Multi-feature Fusion of Deep Neural Network for Screening Atrial Fibrillation Using ECG Signals

Atrial fibrillation (AF) is the most common cardiac arrhythmia, and it can cause a variety of cardiovascular diseases. This brings great hidden danger to people’s health and life safety all over the world. Electrocardiogram (ECG) is one of the most important noninvasive diagnostic tools for heart disease. Accurate interpretation of ECG is particularly important for the detection and treatment of AF. It is valuable to develop an efficient, accurate, and stable automatic AF detection algorithm in clinical settings. Therefore, this article proposes a novel integrated module, which combines densely connected convolutional network (DenseNet) module and bidirectional long short-term memory (BLSTM) module, based on the excellent ability of BLSTM on extracting the time series features, while DenseNet on capturing local features. Furthermore, we also propose a novel network architecture (MF-DenseNet–BLSTM) based on the integrated module mentioned above and multi-feature fusion for automatic AF detection using the ECG signals. The proposed model employs the architecture of dual-stream deep neural network to fusing multiple features.

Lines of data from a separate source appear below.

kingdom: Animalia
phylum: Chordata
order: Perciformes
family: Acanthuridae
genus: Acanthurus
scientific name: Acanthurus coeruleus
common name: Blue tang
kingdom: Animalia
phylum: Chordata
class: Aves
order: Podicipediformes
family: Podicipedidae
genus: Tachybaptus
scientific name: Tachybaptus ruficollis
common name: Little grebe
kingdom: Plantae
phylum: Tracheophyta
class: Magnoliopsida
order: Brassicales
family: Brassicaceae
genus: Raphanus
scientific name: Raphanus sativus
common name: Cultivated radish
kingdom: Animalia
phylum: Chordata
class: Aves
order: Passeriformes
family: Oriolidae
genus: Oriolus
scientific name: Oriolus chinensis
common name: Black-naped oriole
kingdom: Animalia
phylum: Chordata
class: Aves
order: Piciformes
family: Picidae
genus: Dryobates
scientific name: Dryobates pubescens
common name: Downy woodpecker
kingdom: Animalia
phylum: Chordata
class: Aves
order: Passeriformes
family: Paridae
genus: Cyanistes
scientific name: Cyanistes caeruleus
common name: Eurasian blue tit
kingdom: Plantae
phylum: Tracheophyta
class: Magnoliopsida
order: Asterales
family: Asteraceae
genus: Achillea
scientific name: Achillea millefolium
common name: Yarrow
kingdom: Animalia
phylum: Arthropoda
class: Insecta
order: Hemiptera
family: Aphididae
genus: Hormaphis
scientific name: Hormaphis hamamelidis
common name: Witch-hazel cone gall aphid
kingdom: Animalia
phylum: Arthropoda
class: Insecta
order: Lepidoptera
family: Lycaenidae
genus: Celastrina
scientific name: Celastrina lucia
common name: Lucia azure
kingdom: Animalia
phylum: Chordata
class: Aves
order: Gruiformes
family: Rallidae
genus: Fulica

Specifically, the network of each stream structure consists of two parts with DenseNet module and BLSTM module. The data sets used to validate and test the proposed model are from the MIT-BIH Atrial Fibrillation Database. The experimental results show that the proposed model achieved 98.81% accuracy in training set, and achieved 98.04% accuracy in the testing set which is unseen data set. The proposed MF-DenseNet–BLSTM has shown excellent robustness and accuracy in automatic AF detection.